Task description:
Among the entries, find each line that includes the string "Dict" and list it.

Saved data entries:

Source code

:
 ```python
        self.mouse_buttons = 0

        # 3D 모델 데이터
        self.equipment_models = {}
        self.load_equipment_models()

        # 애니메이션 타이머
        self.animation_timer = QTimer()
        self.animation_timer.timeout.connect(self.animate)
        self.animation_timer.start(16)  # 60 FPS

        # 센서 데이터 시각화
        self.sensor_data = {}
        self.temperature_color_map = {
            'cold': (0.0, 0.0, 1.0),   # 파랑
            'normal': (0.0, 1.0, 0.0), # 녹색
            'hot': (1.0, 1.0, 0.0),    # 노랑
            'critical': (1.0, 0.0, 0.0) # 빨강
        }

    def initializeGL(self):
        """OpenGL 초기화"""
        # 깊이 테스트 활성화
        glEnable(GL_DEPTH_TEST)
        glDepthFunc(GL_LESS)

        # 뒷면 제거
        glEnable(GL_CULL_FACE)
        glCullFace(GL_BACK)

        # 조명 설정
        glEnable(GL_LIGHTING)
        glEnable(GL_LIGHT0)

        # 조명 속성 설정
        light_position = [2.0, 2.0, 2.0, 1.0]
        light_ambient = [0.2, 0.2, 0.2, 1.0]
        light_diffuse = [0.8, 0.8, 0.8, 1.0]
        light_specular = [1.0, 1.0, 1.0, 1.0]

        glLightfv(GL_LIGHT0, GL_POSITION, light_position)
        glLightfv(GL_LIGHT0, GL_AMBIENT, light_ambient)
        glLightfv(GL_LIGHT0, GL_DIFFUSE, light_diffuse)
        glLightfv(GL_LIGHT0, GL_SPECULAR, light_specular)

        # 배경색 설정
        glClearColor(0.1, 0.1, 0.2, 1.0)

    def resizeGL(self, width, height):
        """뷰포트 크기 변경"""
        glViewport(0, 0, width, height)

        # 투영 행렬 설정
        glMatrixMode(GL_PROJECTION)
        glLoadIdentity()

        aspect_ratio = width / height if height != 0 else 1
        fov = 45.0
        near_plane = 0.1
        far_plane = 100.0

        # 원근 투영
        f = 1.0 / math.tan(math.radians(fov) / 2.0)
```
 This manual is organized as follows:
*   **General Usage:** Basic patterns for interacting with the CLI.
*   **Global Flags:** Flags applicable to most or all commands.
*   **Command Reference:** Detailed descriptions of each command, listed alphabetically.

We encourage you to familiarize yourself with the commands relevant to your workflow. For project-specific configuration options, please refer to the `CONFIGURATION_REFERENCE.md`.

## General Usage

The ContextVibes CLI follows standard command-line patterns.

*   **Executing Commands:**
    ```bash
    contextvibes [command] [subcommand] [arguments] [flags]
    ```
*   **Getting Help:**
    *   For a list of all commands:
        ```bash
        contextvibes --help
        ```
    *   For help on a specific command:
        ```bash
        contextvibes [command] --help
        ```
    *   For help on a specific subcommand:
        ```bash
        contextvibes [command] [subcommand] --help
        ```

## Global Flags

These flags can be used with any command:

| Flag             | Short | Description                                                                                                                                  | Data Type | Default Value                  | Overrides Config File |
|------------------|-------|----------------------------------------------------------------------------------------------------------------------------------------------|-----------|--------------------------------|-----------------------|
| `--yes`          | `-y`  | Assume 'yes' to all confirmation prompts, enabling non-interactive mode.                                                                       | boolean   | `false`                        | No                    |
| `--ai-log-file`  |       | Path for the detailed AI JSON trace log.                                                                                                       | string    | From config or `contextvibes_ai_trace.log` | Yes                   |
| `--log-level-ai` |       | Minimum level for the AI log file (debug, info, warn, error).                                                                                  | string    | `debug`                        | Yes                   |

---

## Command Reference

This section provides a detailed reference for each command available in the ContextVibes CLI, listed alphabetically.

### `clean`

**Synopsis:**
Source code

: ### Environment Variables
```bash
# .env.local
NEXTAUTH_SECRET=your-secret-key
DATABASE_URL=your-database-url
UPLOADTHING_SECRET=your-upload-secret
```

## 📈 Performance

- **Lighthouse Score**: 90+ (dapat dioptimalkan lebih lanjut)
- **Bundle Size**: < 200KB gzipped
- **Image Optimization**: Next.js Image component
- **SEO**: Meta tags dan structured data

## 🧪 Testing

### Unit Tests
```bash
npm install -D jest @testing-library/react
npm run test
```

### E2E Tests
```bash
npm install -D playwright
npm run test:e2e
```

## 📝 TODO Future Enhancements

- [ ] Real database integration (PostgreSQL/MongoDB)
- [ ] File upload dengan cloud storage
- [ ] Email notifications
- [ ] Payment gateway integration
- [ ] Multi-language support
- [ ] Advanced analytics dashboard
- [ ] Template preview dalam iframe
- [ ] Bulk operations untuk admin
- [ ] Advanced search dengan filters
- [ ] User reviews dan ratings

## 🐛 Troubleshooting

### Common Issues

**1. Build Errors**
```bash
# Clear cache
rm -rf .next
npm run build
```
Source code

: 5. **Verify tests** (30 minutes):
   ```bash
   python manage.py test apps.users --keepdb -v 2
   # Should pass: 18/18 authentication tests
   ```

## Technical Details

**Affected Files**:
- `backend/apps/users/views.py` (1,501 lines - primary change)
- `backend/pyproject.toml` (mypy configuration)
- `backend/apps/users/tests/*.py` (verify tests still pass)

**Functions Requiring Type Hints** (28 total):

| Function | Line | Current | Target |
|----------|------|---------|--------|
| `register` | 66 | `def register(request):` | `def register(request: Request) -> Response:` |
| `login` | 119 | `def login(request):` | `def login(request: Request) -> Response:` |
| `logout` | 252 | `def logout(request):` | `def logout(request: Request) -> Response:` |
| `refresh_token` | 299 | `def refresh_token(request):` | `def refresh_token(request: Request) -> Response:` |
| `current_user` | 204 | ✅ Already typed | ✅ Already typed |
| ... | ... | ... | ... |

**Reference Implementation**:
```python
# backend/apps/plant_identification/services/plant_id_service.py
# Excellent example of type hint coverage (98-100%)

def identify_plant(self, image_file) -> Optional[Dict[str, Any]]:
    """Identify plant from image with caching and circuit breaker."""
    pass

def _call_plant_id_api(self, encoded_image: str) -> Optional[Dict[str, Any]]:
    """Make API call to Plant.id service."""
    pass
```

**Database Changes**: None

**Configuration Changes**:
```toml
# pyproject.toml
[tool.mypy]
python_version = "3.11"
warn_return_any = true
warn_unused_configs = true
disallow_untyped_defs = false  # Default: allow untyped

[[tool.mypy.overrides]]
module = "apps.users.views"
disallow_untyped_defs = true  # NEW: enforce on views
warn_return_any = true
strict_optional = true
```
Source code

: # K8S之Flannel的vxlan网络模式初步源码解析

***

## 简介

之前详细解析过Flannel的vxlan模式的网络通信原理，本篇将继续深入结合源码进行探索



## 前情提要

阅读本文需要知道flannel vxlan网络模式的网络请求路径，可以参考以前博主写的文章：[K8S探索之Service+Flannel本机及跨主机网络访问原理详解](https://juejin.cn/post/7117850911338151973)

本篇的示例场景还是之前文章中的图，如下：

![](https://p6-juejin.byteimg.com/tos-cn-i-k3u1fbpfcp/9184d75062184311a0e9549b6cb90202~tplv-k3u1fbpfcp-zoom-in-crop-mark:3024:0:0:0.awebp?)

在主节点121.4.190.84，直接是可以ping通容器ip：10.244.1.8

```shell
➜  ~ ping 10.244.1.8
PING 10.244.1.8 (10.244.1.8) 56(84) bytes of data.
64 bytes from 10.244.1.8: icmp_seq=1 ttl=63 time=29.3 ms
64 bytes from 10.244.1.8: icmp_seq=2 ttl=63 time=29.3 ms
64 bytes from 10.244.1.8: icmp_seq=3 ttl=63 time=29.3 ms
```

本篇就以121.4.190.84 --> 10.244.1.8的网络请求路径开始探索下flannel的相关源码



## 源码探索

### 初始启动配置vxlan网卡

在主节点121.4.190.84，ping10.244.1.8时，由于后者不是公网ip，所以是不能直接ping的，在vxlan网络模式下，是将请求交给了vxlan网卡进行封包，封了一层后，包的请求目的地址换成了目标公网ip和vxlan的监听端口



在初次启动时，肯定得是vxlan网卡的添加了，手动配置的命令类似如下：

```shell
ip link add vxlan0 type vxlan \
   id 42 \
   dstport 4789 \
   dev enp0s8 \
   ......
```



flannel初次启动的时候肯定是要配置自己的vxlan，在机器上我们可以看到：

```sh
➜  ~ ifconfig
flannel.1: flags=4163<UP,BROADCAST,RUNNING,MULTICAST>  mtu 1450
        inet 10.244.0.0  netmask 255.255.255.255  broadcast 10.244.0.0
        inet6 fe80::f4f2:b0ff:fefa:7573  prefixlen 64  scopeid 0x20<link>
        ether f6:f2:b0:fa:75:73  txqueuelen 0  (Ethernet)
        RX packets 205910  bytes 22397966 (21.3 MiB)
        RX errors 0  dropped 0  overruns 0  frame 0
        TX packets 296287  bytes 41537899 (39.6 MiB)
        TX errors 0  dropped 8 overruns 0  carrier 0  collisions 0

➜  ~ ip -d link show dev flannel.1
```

Exercise output:
def identify_plant(self, image_file) -> Optional[Dict[str, Any]]:
def _call_plant_id_api(self, encoded_image: str) -> Optional[Dict[str, Any]]:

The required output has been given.